A Record of Achievement

Thinking back on the highlights of his years at PCS, Mr. Marsee cites the moment in the school’s second year “when we received the results of the writing sample from ERB [Educational Records Bureau], and saw the progress that students had made from the year before.” Student performance on the GEPA (Grade Eight Proficiency Test) has also been particularly noteworthy, with PCS students obtaining the highest scores across the state in advanced science and math proficiency for five years in a row. PCS has been recognized numerous times as a Benchmark School for attaining high rates of student achievement on New Jersey’s state assessment tests. “If you’re not getting better, you’re getting worse,” Mr.

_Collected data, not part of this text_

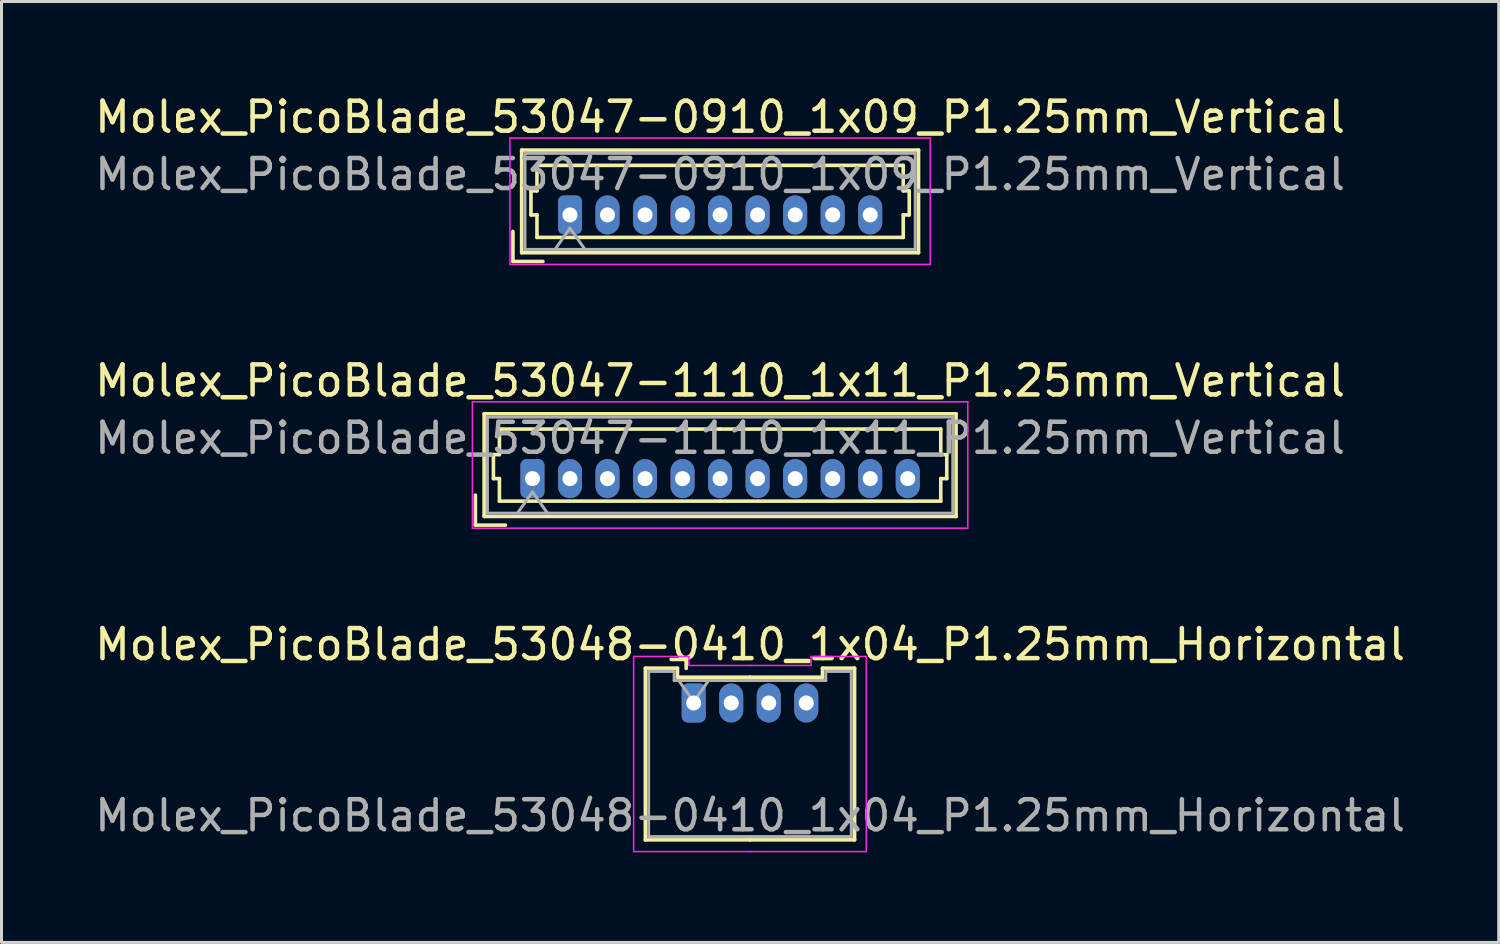
<source format=kicad_pcb>
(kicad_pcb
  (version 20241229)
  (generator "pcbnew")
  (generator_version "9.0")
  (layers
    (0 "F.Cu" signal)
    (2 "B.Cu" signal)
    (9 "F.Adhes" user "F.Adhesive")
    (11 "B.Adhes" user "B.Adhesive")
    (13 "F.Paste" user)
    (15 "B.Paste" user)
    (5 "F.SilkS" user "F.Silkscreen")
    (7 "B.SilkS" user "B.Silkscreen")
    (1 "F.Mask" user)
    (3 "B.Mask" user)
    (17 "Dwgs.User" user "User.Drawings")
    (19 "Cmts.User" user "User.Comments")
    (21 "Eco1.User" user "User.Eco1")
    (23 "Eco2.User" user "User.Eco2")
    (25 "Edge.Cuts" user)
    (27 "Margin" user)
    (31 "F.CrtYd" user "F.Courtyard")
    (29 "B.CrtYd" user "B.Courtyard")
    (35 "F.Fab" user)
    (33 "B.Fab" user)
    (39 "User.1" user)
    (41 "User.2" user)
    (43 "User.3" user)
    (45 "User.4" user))
  (footprint "Molex_PicoBlade_53047-1110_1x11_P1.25mm_Vertical"
    (layer "F.Cu")
    (at 14.685 12.892)
    (property "Reference" "Molex_PicoBlade_53047-1110_1x11_P1.25mm_Vertical" (at 6.25 -3.26 0) (layer "F.SilkS") (effects (font (size 1 1) (thickness 0.15))))
    (attr through_hole)
    (fp_line (start -1.9 1.55) (end -1.9 0.55) (stroke (width 0.12) (type solid)) (layer "F.SilkS"))
    (fp_line (start -1.9 1.55) (end -0.9 1.55) (stroke (width 0.12) (type solid)) (layer "F.SilkS"))
    (fp_line (start -1.61 -2.16) (end -1.61 1.26) (stroke (width 0.12) (type solid)) (layer "F.SilkS"))
    (fp_line (start -1.61 1.26) (end 14.11 1.26) (stroke (width 0.12) (type solid)) (layer "F.SilkS"))
    (fp_line (start -1.3 -0.8) (end -1.1 -0.8) (stroke (width 0.12) (type solid)) (layer "F.SilkS"))
    (fp_line (start -1.3 0) (end -1.3 -0.8) (stroke (width 0.12) (type solid)) (layer "F.SilkS"))
    (fp_line (start -1.1 -1.65) (end 6.25 -1.65) (stroke (width 0.12) (type solid)) (layer "F.SilkS"))
    (fp_line (start -1.1 -0.8) (end -1.1 -1.65) (stroke (width 0.12) (type solid)) (layer "F.SilkS"))
    (fp_line (start -1.1 0) (end -1.3 0) (stroke (width 0.12) (type solid)) (layer "F.SilkS"))
    (fp_line (start -1.1 0.75) (end -1.1 0) (stroke (width 0.12) (type solid)) (layer "F.SilkS"))
    (fp_line (start 6.25 0.75) (end -1.1 0.75) (stroke (width 0.12) (type solid)) (layer "F.SilkS"))
    (fp_line (start 6.25 0.75) (end 13.6 0.75) (stroke (width 0.12) (type solid)) (layer "F.SilkS"))
    (fp_line (start 13.6 -1.65) (end 6.25 -1.65) (stroke (width 0.12) (type solid)) (layer "F.SilkS"))
    (fp_line (start 13.6 -0.8) (end 13.6 -1.65) (stroke (width 0.12) (type solid)) (layer "F.SilkS"))
    (fp_line (start 13.6 0) (end 13.8 0) (stroke (width 0.12) (type solid)) (layer "F.SilkS"))
    (fp_line (start 13.6 0.75) (end 13.6 0) (stroke (width 0.12) (type solid)) (layer "F.SilkS"))
    (fp_line (start 13.8 -0.8) (end 13.6 -0.8) (stroke (width 0.12) (type solid)) (layer "F.SilkS"))
    (fp_line (start 13.8 0) (end 13.8 -0.8) (stroke (width 0.12) (type solid)) (layer "F.SilkS"))
    (fp_line (start 14.11 -2.16) (end -1.61 -2.16) (stroke (width 0.12) (type solid)) (layer "F.SilkS"))
    (fp_line (start 14.11 1.26) (end 14.11 -2.16) (stroke (width 0.12) (type solid)) (layer "F.SilkS"))
    (fp_line (start -2 -2.56) (end -2 1.65) (stroke (width 0.05) (type solid)) (layer "F.CrtYd"))
    (fp_line (start -2 1.65) (end 14.5 1.65) (stroke (width 0.05) (type solid)) (layer "F.CrtYd"))
    (fp_line (start 14.5 -2.56) (end -2 -2.56) (stroke (width 0.05) (type solid)) (layer "F.CrtYd"))
    (fp_line (start 14.5 1.65) (end 14.5 -2.56) (stroke (width 0.05) (type solid)) (layer "F.CrtYd"))
    (fp_line (start -1.5 -2.05) (end -1.5 1.15) (stroke (width 0.1) (type solid)) (layer "F.Fab"))
    (fp_line (start -1.5 1.15) (end 14 1.15) (stroke (width 0.1) (type solid)) (layer "F.Fab"))
    (fp_line (start -0.5 1.15) (end 0 0.443) (stroke (width 0.1) (type solid)) (layer "F.Fab"))
    (fp_line (start 0 0.443) (end 0.5 1.15) (stroke (width 0.1) (type solid)) (layer "F.Fab"))
    (fp_line (start 14 -2.05) (end -1.5 -2.05) (stroke (width 0.1) (type solid)) (layer "F.Fab"))
    (fp_line (start 14 1.15) (end 14 -2.05) (stroke (width 0.1) (type solid)) (layer "F.Fab"))
    (fp_text user "${REFERENCE}" (at 6.25 -1.35 0) (layer "F.Fab") (effects (font (size 1 1) (thickness 0.15))))
    (pad "1" thru_hole roundrect (at 0 0) (size 0.8 1.3) (drill 0.5) (layers "*.Cu" "*.Mask") (roundrect_rratio 0.25))
    (pad "2" thru_hole oval (at 1.25 0) (size 0.8 1.3) (drill 0.5) (layers "*.Cu" "*.Mask"))
    (pad "3" thru_hole oval (at 2.5 0) (size 0.8 1.3) (drill 0.5) (layers "*.Cu" "*.Mask"))
    (pad "4" thru_hole oval (at 3.75 0) (size 0.8 1.3) (drill 0.5) (layers "*.Cu" "*.Mask"))
    (pad "5" thru_hole oval (at 5 0) (size 0.8 1.3) (drill 0.5) (layers "*.Cu" "*.Mask"))
    (pad "6" thru_hole oval (at 6.25 0) (size 0.8 1.3) (drill 0.5) (layers "*.Cu" "*.Mask"))
    (pad "7" thru_hole oval (at 7.5 0) (size 0.8 1.3) (drill 0.5) (layers "*.Cu" "*.Mask"))
    (pad "8" thru_hole oval (at 8.75 0) (size 0.8 1.3) (drill 0.5) (layers "*.Cu" "*.Mask"))
    (pad "9" thru_hole oval (at 10 0) (size 0.8 1.3) (drill 0.5) (layers "*.Cu" "*.Mask"))
    (pad "10" thru_hole oval (at 11.25 0) (size 0.8 1.3) (drill 0.5) (layers "*.Cu" "*.Mask"))
    (pad "11" thru_hole oval (at 12.5 0) (size 0.8 1.3) (drill 0.5) (layers "*.Cu" "*.Mask")))
  (footprint "Molex_PicoBlade_53047-0910_1x09_P1.25mm_Vertical"
    (layer "F.Cu")
    (at 15.935 4.108)
    (property "Reference" "Molex_PicoBlade_53047-0910_1x09_P1.25mm_Vertical" (at 5 -3.26 0) (layer "F.SilkS") (effects (font (size 1 1) (thickness 0.15))))
    (attr through_hole)
    (fp_line (start -1.9 1.55) (end -1.9 0.55) (stroke (width 0.12) (type solid)) (layer "F.SilkS"))
    (fp_line (start -1.9 1.55) (end -0.9 1.55) (stroke (width 0.12) (type solid)) (layer "F.SilkS"))
    (fp_line (start -1.61 -2.16) (end -1.61 1.26) (stroke (width 0.12) (type solid)) (layer "F.SilkS"))
    (fp_line (start -1.61 1.26) (end 11.61 1.26) (stroke (width 0.12) (type solid)) (layer "F.SilkS"))
    (fp_line (start -1.3 -0.8) (end -1.1 -0.8) (stroke (width 0.12) (type solid)) (layer "F.SilkS"))
    (fp_line (start -1.3 0) (end -1.3 -0.8) (stroke (width 0.12) (type solid)) (layer "F.SilkS"))
    (fp_line (start -1.1 -1.65) (end 5 -1.65) (stroke (width 0.12) (type solid)) (layer "F.SilkS"))
    (fp_line (start -1.1 -0.8) (end -1.1 -1.65) (stroke (width 0.12) (type solid)) (layer "F.SilkS"))
    (fp_line (start -1.1 0) (end -1.3 0) (stroke (width 0.12) (type solid)) (layer "F.SilkS"))
    (fp_line (start -1.1 0.75) (end -1.1 0) (stroke (width 0.12) (type solid)) (layer "F.SilkS"))
    (fp_line (start 5 0.75) (end -1.1 0.75) (stroke (width 0.12) (type solid)) (layer "F.SilkS"))
    (fp_line (start 5 0.75) (end 11.1 0.75) (stroke (width 0.12) (type solid)) (layer "F.SilkS"))
    (fp_line (start 11.1 -1.65) (end 5 -1.65) (stroke (width 0.12) (type solid)) (layer "F.SilkS"))
    (fp_line (start 11.1 -0.8) (end 11.1 -1.65) (stroke (width 0.12) (type solid)) (layer "F.SilkS"))
    (fp_line (start 11.1 0) (end 11.3 0) (stroke (width 0.12) (type solid)) (layer "F.SilkS"))
    (fp_line (start 11.1 0.75) (end 11.1 0) (stroke (width 0.12) (type solid)) (layer "F.SilkS"))
    (fp_line (start 11.3 -0.8) (end 11.1 -0.8) (stroke (width 0.12) (type solid)) (layer "F.SilkS"))
    (fp_line (start 11.3 0) (end 11.3 -0.8) (stroke (width 0.12) (type solid)) (layer "F.SilkS"))
    (fp_line (start 11.61 -2.16) (end -1.61 -2.16) (stroke (width 0.12) (type solid)) (layer "F.SilkS"))
    (fp_line (start 11.61 1.26) (end 11.61 -2.16) (stroke (width 0.12) (type solid)) (layer "F.SilkS"))
    (fp_line (start -2 -2.56) (end -2 1.65) (stroke (width 0.05) (type solid)) (layer "F.CrtYd"))
    (fp_line (start -2 1.65) (end 12 1.65) (stroke (width 0.05) (type solid)) (layer "F.CrtYd"))
    (fp_line (start 12 -2.56) (end -2 -2.56) (stroke (width 0.05) (type solid)) (layer "F.CrtYd"))
    (fp_line (start 12 1.65) (end 12 -2.56) (stroke (width 0.05) (type solid)) (layer "F.CrtYd"))
    (fp_line (start -1.5 -2.05) (end -1.5 1.15) (stroke (width 0.1) (type solid)) (layer "F.Fab"))
    (fp_line (start -1.5 1.15) (end 11.5 1.15) (stroke (width 0.1) (type solid)) (layer "F.Fab"))
    (fp_line (start -0.5 1.15) (end 0 0.443) (stroke (width 0.1) (type solid)) (layer "F.Fab"))
    (fp_line (start 0 0.443) (end 0.5 1.15) (stroke (width 0.1) (type solid)) (layer "F.Fab"))
    (fp_line (start 11.5 -2.05) (end -1.5 -2.05) (stroke (width 0.1) (type solid)) (layer "F.Fab"))
    (fp_line (start 11.5 1.15) (end 11.5 -2.05) (stroke (width 0.1) (type solid)) (layer "F.Fab"))
    (fp_text user "${REFERENCE}" (at 5 -1.35 0) (layer "F.Fab") (effects (font (size 1 1) (thickness 0.15))))
    (pad "1" thru_hole roundrect (at 0 0) (size 0.8 1.3) (drill 0.5) (layers "*.Cu" "*.Mask") (roundrect_rratio 0.25))
    (pad "2" thru_hole oval (at 1.25 0) (size 0.8 1.3) (drill 0.5) (layers "*.Cu" "*.Mask"))
    (pad "3" thru_hole oval (at 2.5 0) (size 0.8 1.3) (drill 0.5) (layers "*.Cu" "*.Mask"))
    (pad "4" thru_hole oval (at 3.75 0) (size 0.8 1.3) (drill 0.5) (layers "*.Cu" "*.Mask"))
    (pad "5" thru_hole oval (at 5 0) (size 0.8 1.3) (drill 0.5) (layers "*.Cu" "*.Mask"))
    (pad "6" thru_hole oval (at 6.25 0) (size 0.8 1.3) (drill 0.5) (layers "*.Cu" "*.Mask"))
    (pad "7" thru_hole oval (at 7.5 0) (size 0.8 1.3) (drill 0.5) (layers "*.Cu" "*.Mask"))
    (pad "8" thru_hole oval (at 8.75 0) (size 0.8 1.3) (drill 0.5) (layers "*.Cu" "*.Mask"))
    (pad "9" thru_hole oval (at 10 0) (size 0.8 1.3) (drill 0.5) (layers "*.Cu" "*.Mask")))
  (footprint "Molex_PicoBlade_53048-0410_1x04_P1.25mm_Horizontal"
    (layer "F.Cu")
    (at 20.055 20.365)
    (property "Reference" "Molex_PicoBlade_53048-0410_1x04_P1.25mm_Horizontal" (at 1.88 -1.95 0) (layer "F.SilkS") (effects (font (size 1 1) (thickness 0.15))))
    (attr through_hole)
    (fp_line (start -1.61 -1.16) (end -1.61 4.56) (stroke (width 0.12) (type solid)) (layer "F.SilkS"))
    (fp_line (start -1.61 4.56) (end 1.875 4.56) (stroke (width 0.12) (type solid)) (layer "F.SilkS"))
    (fp_line (start -0.54 -1.16) (end -1.61 -1.16) (stroke (width 0.12) (type solid)) (layer "F.SilkS"))
    (fp_line (start -0.54 -0.86) (end -0.54 -1.16) (stroke (width 0.12) (type solid)) (layer "F.SilkS"))
    (fp_line (start -0.25 -1.45) (end -0.75 -1.45) (stroke (width 0.12) (type solid)) (layer "F.SilkS"))
    (fp_line (start -0.25 -1.15) (end -0.25 -1.45) (stroke (width 0.12) (type solid)) (layer "F.SilkS"))
    (fp_line (start 1.875 -0.86) (end -0.54 -0.86) (stroke (width 0.12) (type solid)) (layer "F.SilkS"))
    (fp_line (start 1.875 -0.86) (end 4.29 -0.86) (stroke (width 0.12) (type solid)) (layer "F.SilkS"))
    (fp_line (start 4.29 -1.16) (end 5.36 -1.16) (stroke (width 0.12) (type solid)) (layer "F.SilkS"))
    (fp_line (start 4.29 -0.86) (end 4.29 -1.16) (stroke (width 0.12) (type solid)) (layer "F.SilkS"))
    (fp_line (start 5.36 -1.16) (end 5.36 4.56) (stroke (width 0.12) (type solid)) (layer "F.SilkS"))
    (fp_line (start 5.36 4.56) (end 1.875 4.56) (stroke (width 0.12) (type solid)) (layer "F.SilkS"))
    (fp_line (start -2 -1.55) (end -2 4.95) (stroke (width 0.05) (type solid)) (layer "F.CrtYd"))
    (fp_line (start -2 4.95) (end 1.88 4.95) (stroke (width 0.05) (type solid)) (layer "F.CrtYd"))
    (fp_line (start -0.16 -1.55) (end -2 -1.55) (stroke (width 0.05) (type solid)) (layer "F.CrtYd"))
    (fp_line (start -0.16 -1.25) (end -0.16 -1.55) (stroke (width 0.05) (type solid)) (layer "F.CrtYd"))
    (fp_line (start 1.87 -1.25) (end 3.91 -1.25) (stroke (width 0.05) (type solid)) (layer "F.CrtYd"))
    (fp_line (start 1.88 -1.25) (end -0.16 -1.25) (stroke (width 0.05) (type solid)) (layer "F.CrtYd"))
    (fp_line (start 3.91 -1.55) (end 5.75 -1.55) (stroke (width 0.05) (type solid)) (layer "F.CrtYd"))
    (fp_line (start 3.91 -1.25) (end 3.91 -1.55) (stroke (width 0.05) (type solid)) (layer "F.CrtYd"))
    (fp_line (start 5.75 -1.55) (end 5.75 4.95) (stroke (width 0.05) (type solid)) (layer "F.CrtYd"))
    (fp_line (start 5.75 4.95) (end 1.87 4.95) (stroke (width 0.05) (type solid)) (layer "F.CrtYd"))
    (fp_line (start -1.5 -1.05) (end -1.5 4.45) (stroke (width 0.1) (type solid)) (layer "F.Fab"))
    (fp_line (start -1.5 4.45) (end 1.875 4.45) (stroke (width 0.1) (type solid)) (layer "F.Fab"))
    (fp_line (start -0.65 -1.05) (end -1.5 -1.05) (stroke (width 0.1) (type solid)) (layer "F.Fab"))
    (fp_line (start -0.65 -0.75) (end -0.65 -1.05) (stroke (width 0.1) (type solid)) (layer "F.Fab"))
    (fp_line (start -0.5 -0.75) (end 0 -0.043) (stroke (width 0.1) (type solid)) (layer "F.Fab"))
    (fp_line (start 0 -0.043) (end 0.5 -0.75) (stroke (width 0.1) (type solid)) (layer "F.Fab"))
    (fp_line (start 1.875 -0.75) (end -0.65 -0.75) (stroke (width 0.1) (type solid)) (layer "F.Fab"))
    (fp_line (start 1.875 -0.75) (end 4.4 -0.75) (stroke (width 0.1) (type solid)) (layer "F.Fab"))
    (fp_line (start 4.4 -1.05) (end 5.25 -1.05) (stroke (width 0.1) (type solid)) (layer "F.Fab"))
    (fp_line (start 4.4 -0.75) (end 4.4 -1.05) (stroke (width 0.1) (type solid)) (layer "F.Fab"))
    (fp_line (start 5.25 -1.05) (end 5.25 4.45) (stroke (width 0.1) (type solid)) (layer "F.Fab"))
    (fp_line (start 5.25 4.45) (end 1.875 4.45) (stroke (width 0.1) (type solid)) (layer "F.Fab"))
    (fp_text user "${REFERENCE}" (at 1.88 3.75 0) (layer "F.Fab") (effects (font (size 1 1) (thickness 0.15))))
    (pad "1" thru_hole roundrect (at 0 0) (size 0.8 1.3) (drill 0.5) (layers "*.Cu" "*.Mask") (roundrect_rratio 0.25))
    (pad "2" thru_hole oval (at 1.25 0) (size 0.8 1.3) (drill 0.5) (layers "*.Cu" "*.Mask"))
    (pad "3" thru_hole oval (at 2.5 0) (size 0.8 1.3) (drill 0.5) (layers "*.Cu" "*.Mask"))
    (pad "4" thru_hole oval (at 3.75 0) (size 0.8 1.3) (drill 0.5) (layers "*.Cu" "*.Mask")))
  (gr_rect
    (start -3 -3)
    (end 46.869 28.34)
    (stroke (width 0.1) (type default))
    (fill no)
    (layer "Edge.Cuts")))
</source>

Marsee said of the school’s continued successes.

Sitting in his office surrounded by plaques attesting to the school’s top-notch performance (not to mention an urn labeled “Ashes of Problem Students” strategically placed on a nearby shelf), Mr. Marsee candidly admits that “I didn’t know anything about charter schools” when he first came to Princeton. Previously, he had headed a day school and a girl’s boarding school, and had never lived on the East coast. “There are not many times when you get to work with a school from scratch, though” he observed. “I have always been an optimist. From the get-go I assumed it would work.” He was not surprised by the school’s proficiency in teaching science and math, but he had not anticipated that it would turn out to have a first-class world language program as well.

A Necessary “Field Trip”

It was, to be sure, a challenge. Mr. Marsee recalled, for example, the early days when the school’s main building on Bunn Drive was not yet ready. Five teachers (four of them are still with the school, along with 19 other full-time and four part-timers) had been meeting with students at the Nassau Presbyterian Church, but there came the day when they “had a school with no building. I don’t know if the Board of Education knew about that,” chuckled Mr. Marsee. With the church space no longer available, they assembled in the church parking lot and boarded buses for “an all-school field trip to Philadelphia.”

What Next?

After 43 years as an educator, what does Mr. Marsee plan to do as he retires? “People keep asking me that,” he mused. His wife, Jerri, is a tenured associate professor at Union City College and will continue working, so the Marsees will remain in the area at least for a while. Mr. Marsee said that he plans to travel, play golf, and “spoil a few grandchildren,” at first. After a year of “doing very little,” he looks forward to getting back to the volunteer work he largely gave up when he became head of Princeton Charter School.